Point-counterpoint: Spooky Movies
Halloween is just around the corner. The haunted holiday has a handful of fun traditions.
Every person has a different way to celebrate, but one of the biggest and most exciting is watching scary movies.
As a people, we have an inherent desire to feel thrills, whether it’s death-defying skydives out of a plane or a rollercoaster, we want to feel that excitement. One way to feel that is to watch scary flicks. Nothing gets you going more than a slasher with the lights off.
Scary movies have been around for years. In fact, the first motion picture is considered a horror film. It was an eight-second clip of a train rounding a corner towards the camera. The audience was so terrified, the clip was banned from a few of the fairs and carnivals it was supposed to be shown at.
With that in mind, imagine how successful that feeling of fear and anxiety must have been for cinema to continue and grow into the giant-media platform it is today. Horror is the godfather of modern entertainment.
Not everyone enjoys being frozen by fear in a crowded theater, but horror branches into several sub-genres that reaches all audiences. Some movies are made to absolutely terrify audiences to the point they are scared to leave the theater, but there’s also movies that are more story driven with more spaced out scares to allow and audience to feel scared without needing security to escort them out of the theater. There’s also gory-stories that are all about blood and guts, but that’s a niche audience.
The scary movie genre has also spawned into full blown experiences during the Halloween season. Haunted houses, haunted mazes, themed amusement park attractions and full-blown horror conventions. What’s more Halloween than all of that? Utah’s biggest amusement park Lagoon hosts its Frightmates event the entire month of October, inviting guests to re-experience the park with a scary twist.
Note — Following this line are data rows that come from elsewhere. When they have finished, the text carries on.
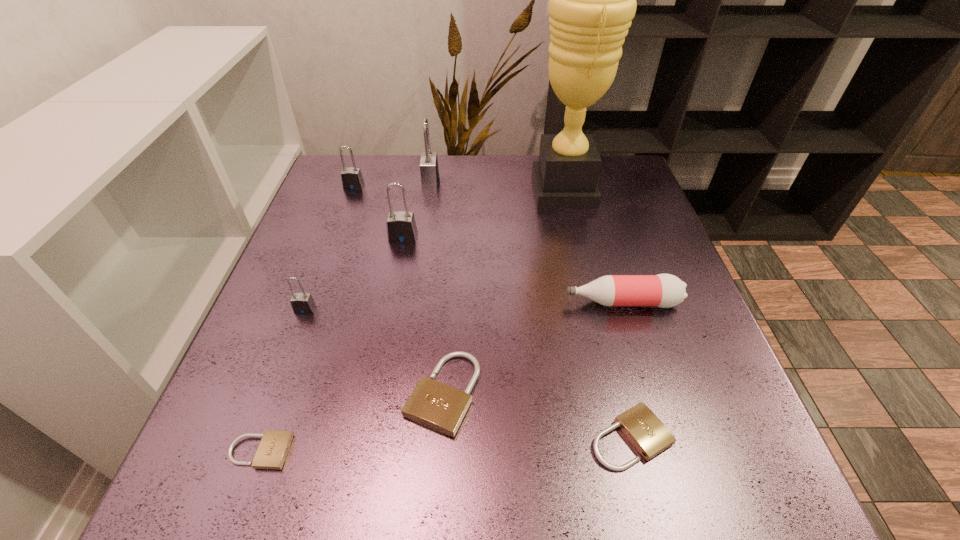
Locate an element on the screen. the tallest object is located at coordinates (592, 0).

The width and height of the screenshot is (960, 540). Find the location of `trophy cup`. trophy cup is located at coordinates (592, 0).

Locate an element on the screen. This screenshot has width=960, height=540. the second tallest object is located at coordinates (429, 170).

Where is `the tallest padlock`? This screenshot has height=540, width=960. the tallest padlock is located at coordinates (429, 170).

This screenshot has height=540, width=960. Identify the location of the fourth farthest object. (401, 227).

I want to click on the second nearest gray padlock, so click(401, 227).

Where is `the fourth tallest object`? The image size is (960, 540). the fourth tallest object is located at coordinates (352, 179).

I want to click on the third biggest gray padlock, so click(x=352, y=179).

Locate an element on the screen. This screenshot has height=540, width=960. the fifth shortest object is located at coordinates (302, 303).

You are a GUI agent. You are given a task and a screenshot of the screen. Output one action in this format:
    pyautogui.click(x=<x>, y=<y>)
    Task: Click on the nearest gray padlock
    This screenshot has width=960, height=540.
    Given the screenshot: What is the action you would take?
    pyautogui.click(x=302, y=303)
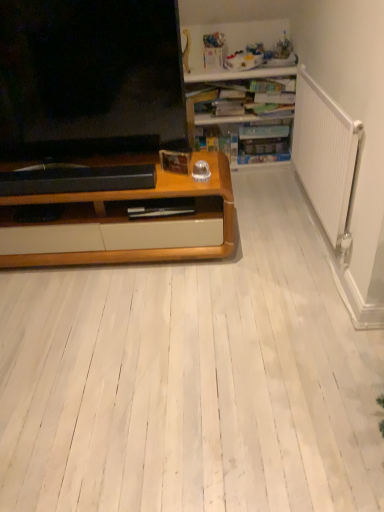
Question: Considering the positions of wooden desk at upper right and matte black television at left in the image, is wooden desk at upper right taller or shorter than matte black television at left?

Choices:
 (A) short
 (B) tall

Answer: (A)

Question: Considering the relative positions of wooden desk at upper right and matte black television at left in the image provided, is wooden desk at upper right to the left or to the right of matte black television at left?

Choices:
 (A) left
 (B) right

Answer: (B)

Question: In terms of size, does wooden desk at upper right appear bigger or smaller than matte black television at left?

Choices:
 (A) small
 (B) big

Answer: (B)

Question: From the image's perspective, is matte black television at left located above or below wooden desk at upper right?

Choices:
 (A) below
 (B) above

Answer: (A)

Question: Considering the positions of point (115, 19) and point (258, 74), is point (115, 19) closer or farther from the camera than point (258, 74)?

Choices:
 (A) farther
 (B) closer

Answer: (B)

Question: Would you say matte black television at left is to the left or to the right of wooden desk at upper right in the picture?

Choices:
 (A) left
 (B) right

Answer: (A)

Question: From a real-world perspective, is matte black television at left above or below wooden desk at upper right?

Choices:
 (A) below
 (B) above

Answer: (B)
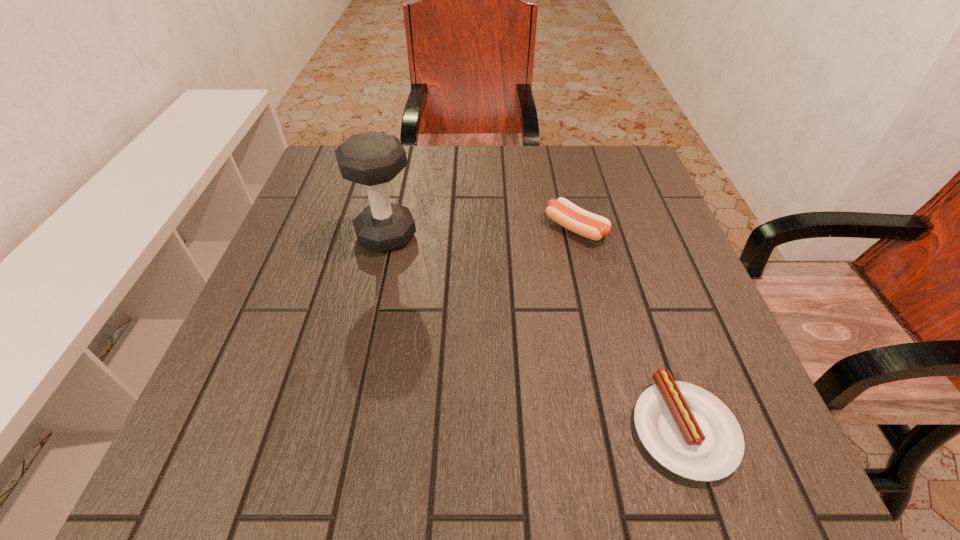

If you need more proof that scary movies are THE Halloween staple, take the amount of films based around the holiday into consideration. The king of Halloween, Michael Myers, has 11 films under his belt, all with the name Halloween right in the title. The “All Hallows Eve” series contains four films that take place on Halloween. Even some of the biggest paranormal movies have a Halloween date, “The Exorcist” is a Halloween classic. Even in 2019, “Scary Stories to tell in the dark” revolves around the thirty-first of October.
With all of that evidence, it seems the horror genre earned a place among the Halloween festivities. If watching a spooky flick isn’t on your agenda this year, put aside a few hours and get your thrills and your kills from a film classic. Scare safely out there. Happy Halloween.